Try it: Check each line below for the word "empresa", then please report how many lines have it and nothing more.

Source texts of formatted documents:
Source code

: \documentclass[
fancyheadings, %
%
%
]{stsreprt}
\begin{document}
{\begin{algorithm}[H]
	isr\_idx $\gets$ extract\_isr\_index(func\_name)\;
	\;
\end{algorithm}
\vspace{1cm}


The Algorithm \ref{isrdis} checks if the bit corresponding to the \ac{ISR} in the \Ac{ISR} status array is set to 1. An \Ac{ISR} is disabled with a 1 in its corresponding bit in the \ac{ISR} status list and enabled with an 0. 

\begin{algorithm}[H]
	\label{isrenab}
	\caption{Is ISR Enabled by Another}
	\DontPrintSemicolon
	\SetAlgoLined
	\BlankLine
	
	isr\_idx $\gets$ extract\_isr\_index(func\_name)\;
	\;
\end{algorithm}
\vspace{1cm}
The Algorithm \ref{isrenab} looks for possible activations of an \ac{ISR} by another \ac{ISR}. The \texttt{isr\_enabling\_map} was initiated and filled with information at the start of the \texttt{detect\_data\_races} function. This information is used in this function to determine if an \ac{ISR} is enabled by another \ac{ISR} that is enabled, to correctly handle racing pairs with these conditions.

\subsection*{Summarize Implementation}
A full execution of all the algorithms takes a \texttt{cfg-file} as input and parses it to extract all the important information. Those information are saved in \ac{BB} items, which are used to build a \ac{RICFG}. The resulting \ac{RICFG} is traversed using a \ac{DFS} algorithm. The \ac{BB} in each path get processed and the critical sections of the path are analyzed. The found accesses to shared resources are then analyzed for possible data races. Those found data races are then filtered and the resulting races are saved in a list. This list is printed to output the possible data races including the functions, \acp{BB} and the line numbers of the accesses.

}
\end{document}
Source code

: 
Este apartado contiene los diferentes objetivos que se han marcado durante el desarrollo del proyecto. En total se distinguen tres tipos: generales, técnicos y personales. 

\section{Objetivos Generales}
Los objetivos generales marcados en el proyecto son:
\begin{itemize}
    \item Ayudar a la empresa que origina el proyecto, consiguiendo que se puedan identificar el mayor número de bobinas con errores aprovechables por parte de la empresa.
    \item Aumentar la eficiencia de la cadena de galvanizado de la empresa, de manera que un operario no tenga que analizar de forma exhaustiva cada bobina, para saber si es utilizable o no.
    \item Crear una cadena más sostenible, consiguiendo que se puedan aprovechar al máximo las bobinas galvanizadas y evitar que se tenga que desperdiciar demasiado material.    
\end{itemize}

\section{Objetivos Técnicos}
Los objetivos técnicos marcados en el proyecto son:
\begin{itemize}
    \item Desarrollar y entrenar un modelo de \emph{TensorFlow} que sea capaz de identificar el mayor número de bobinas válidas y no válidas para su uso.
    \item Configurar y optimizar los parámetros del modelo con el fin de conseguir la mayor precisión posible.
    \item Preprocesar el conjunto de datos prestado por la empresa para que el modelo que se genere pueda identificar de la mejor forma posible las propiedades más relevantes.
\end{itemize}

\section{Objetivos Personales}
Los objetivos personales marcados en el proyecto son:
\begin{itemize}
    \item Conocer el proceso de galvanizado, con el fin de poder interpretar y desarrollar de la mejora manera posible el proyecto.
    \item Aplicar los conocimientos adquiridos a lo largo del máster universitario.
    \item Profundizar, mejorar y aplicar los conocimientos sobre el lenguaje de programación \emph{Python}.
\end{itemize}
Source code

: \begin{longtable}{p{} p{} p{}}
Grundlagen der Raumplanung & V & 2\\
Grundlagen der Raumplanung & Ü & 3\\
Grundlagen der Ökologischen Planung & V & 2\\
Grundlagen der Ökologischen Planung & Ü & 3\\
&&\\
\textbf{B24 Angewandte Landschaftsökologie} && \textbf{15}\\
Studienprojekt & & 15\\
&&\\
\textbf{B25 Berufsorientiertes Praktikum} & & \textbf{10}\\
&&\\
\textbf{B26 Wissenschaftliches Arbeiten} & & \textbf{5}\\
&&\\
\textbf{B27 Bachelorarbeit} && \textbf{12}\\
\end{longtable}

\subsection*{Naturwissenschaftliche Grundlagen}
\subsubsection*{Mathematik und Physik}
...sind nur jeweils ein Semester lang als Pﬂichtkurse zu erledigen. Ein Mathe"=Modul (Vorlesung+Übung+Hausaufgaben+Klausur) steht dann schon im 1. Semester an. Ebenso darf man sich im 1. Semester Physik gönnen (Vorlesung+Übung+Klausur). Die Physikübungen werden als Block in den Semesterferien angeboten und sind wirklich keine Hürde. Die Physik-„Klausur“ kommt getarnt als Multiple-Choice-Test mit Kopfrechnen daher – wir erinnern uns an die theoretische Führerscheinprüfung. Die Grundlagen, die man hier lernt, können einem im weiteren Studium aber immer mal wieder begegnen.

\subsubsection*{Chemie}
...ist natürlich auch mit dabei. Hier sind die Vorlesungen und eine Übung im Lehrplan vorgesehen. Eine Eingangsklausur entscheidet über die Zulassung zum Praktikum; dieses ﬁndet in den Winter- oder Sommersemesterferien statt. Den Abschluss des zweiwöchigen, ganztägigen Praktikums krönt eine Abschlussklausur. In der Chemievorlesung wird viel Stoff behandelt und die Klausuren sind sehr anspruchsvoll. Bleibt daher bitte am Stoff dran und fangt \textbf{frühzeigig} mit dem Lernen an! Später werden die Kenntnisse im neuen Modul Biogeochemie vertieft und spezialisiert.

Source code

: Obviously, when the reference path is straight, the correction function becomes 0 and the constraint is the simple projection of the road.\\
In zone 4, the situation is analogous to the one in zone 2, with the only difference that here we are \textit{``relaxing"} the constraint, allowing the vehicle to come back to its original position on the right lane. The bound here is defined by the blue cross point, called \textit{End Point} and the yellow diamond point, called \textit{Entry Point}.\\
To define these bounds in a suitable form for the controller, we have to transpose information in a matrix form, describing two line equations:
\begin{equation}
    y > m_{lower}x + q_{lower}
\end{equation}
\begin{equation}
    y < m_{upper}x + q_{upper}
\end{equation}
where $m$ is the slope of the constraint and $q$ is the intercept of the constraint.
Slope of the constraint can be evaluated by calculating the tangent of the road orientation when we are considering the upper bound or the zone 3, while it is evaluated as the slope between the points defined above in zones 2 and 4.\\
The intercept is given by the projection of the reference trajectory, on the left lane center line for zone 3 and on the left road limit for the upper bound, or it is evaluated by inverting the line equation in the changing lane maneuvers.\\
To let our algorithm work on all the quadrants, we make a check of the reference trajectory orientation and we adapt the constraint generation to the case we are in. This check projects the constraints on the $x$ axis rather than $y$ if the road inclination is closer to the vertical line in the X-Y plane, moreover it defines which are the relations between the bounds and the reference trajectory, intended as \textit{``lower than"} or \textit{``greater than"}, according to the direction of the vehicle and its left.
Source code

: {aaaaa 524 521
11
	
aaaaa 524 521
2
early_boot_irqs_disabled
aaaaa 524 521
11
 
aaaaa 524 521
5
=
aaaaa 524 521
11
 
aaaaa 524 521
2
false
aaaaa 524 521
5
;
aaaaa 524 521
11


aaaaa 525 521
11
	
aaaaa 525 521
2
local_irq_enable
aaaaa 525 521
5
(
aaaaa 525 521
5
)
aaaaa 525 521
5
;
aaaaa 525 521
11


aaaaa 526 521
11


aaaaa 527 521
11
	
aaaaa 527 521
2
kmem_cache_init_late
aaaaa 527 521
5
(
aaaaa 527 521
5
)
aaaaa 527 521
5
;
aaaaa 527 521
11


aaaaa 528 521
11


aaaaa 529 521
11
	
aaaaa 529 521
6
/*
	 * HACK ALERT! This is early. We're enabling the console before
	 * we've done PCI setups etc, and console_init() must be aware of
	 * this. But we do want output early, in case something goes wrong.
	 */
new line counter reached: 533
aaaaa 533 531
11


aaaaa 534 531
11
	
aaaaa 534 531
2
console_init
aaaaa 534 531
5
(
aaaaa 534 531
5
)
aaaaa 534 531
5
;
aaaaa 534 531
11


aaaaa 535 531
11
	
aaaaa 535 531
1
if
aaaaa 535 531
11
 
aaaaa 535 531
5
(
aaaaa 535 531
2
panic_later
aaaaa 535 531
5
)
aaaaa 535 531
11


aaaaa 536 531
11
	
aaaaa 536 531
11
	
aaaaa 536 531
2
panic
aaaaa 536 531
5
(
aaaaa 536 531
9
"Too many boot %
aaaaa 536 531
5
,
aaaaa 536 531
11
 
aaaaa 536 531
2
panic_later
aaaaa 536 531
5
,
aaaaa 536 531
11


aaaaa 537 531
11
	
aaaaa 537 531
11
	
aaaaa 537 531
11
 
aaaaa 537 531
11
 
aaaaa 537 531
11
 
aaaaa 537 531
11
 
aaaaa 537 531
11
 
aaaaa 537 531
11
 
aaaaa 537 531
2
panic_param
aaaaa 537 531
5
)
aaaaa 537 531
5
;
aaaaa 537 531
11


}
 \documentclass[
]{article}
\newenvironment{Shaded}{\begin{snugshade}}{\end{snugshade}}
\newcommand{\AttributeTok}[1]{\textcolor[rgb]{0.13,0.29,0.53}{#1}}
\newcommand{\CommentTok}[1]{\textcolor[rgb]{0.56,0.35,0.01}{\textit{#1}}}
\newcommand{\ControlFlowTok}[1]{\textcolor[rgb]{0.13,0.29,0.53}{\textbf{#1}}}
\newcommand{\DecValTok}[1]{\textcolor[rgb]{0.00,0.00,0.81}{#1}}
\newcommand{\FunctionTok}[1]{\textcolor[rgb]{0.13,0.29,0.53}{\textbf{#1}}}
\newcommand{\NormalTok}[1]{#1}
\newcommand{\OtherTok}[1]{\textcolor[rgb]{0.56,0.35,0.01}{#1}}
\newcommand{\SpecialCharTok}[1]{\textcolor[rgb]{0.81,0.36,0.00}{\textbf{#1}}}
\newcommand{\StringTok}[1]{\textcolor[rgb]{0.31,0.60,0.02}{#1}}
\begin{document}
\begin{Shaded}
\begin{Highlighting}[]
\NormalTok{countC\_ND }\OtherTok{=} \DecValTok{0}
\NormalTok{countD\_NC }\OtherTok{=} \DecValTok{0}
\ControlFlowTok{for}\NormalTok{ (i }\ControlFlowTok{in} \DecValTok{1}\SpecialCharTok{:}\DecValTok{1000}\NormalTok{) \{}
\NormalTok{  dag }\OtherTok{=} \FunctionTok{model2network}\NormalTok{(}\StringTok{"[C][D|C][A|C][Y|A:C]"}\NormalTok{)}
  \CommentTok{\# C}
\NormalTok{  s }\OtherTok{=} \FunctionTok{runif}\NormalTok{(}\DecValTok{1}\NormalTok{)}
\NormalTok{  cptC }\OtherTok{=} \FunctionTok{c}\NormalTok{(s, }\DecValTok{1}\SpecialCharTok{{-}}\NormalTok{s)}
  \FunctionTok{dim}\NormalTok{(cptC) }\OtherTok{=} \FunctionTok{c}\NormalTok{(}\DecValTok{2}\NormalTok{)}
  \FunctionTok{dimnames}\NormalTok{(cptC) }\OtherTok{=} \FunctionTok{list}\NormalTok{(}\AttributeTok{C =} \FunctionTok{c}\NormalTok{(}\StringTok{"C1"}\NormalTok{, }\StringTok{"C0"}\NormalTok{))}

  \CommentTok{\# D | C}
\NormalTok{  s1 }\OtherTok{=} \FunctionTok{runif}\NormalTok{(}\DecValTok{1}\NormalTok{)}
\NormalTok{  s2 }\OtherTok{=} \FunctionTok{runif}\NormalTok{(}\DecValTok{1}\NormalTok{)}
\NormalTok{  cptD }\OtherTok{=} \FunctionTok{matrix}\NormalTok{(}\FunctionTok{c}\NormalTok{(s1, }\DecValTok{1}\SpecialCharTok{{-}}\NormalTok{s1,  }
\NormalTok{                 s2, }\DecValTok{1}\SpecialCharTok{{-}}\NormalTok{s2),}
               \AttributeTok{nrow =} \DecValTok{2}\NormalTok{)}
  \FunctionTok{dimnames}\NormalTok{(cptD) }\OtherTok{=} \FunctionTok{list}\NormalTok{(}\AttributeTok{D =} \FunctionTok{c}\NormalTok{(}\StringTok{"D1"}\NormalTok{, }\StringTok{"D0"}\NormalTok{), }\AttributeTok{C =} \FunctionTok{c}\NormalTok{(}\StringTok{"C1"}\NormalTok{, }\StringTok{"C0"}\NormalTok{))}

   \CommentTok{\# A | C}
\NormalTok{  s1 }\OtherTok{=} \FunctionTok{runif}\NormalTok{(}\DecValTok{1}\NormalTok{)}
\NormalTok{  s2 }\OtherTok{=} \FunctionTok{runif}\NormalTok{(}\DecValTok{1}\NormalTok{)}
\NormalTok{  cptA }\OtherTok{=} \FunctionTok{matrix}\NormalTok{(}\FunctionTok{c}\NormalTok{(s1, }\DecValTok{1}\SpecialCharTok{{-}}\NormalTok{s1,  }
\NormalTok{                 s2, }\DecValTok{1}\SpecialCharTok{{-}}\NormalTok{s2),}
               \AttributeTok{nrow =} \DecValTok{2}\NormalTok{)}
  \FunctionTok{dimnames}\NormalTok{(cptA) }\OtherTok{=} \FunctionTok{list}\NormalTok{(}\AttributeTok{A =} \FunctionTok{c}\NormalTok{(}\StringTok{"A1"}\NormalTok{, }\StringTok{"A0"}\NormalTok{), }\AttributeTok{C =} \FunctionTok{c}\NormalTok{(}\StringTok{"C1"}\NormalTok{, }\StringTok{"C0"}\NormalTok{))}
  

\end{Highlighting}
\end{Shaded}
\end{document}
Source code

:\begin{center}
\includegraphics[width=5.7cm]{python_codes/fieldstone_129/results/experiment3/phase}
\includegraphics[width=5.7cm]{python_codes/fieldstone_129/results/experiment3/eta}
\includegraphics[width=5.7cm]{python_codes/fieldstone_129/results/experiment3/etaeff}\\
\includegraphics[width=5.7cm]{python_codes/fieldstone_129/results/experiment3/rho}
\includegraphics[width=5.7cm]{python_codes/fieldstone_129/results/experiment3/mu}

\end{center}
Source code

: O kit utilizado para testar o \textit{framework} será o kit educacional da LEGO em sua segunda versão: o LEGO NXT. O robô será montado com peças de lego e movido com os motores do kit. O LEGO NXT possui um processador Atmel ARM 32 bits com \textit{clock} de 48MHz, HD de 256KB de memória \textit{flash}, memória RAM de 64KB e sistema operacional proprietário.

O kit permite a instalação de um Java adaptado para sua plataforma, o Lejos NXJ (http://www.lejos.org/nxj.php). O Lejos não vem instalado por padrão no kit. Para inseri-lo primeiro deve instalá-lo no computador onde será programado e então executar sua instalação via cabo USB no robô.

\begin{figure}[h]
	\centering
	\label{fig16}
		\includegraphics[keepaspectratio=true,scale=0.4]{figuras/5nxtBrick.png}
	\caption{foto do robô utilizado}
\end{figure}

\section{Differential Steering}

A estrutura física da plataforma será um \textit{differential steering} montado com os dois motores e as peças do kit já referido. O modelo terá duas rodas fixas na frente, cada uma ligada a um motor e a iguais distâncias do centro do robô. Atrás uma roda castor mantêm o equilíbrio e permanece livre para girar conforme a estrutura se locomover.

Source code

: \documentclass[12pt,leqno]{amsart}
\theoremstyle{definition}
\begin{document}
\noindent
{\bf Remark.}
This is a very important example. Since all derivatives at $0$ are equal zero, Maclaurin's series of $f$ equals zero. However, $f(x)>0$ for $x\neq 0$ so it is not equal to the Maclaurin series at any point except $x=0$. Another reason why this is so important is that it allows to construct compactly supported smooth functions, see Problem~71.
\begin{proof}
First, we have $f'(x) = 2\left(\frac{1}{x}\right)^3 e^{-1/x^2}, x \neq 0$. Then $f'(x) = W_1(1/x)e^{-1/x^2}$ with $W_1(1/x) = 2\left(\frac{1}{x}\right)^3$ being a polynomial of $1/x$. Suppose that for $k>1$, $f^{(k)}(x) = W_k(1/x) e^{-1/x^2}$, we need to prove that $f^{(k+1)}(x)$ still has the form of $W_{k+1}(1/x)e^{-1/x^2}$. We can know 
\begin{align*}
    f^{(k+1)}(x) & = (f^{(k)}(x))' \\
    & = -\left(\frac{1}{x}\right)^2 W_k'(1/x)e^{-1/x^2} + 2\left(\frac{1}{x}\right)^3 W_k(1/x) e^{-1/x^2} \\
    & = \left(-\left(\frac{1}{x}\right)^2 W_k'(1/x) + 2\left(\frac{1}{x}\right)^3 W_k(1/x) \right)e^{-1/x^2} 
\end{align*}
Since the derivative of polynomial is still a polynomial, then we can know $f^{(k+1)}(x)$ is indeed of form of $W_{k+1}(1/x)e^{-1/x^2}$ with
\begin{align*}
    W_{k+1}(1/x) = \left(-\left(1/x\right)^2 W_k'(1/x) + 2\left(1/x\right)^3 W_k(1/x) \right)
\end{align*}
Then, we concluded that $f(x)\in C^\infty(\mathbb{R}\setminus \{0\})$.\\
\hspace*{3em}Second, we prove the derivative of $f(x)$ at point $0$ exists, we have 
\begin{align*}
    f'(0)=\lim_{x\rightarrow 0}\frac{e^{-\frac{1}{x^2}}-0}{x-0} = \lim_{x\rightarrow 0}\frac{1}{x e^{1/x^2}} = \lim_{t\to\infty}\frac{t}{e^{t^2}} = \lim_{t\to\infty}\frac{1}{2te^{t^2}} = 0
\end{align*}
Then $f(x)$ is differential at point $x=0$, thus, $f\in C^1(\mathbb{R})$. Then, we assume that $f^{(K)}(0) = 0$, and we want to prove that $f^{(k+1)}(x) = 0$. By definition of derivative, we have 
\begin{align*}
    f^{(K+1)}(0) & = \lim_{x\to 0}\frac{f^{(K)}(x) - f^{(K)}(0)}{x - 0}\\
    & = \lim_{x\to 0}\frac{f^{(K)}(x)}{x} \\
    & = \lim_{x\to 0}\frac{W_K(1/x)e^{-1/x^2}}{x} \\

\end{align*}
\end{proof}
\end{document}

Response to this exercise: 3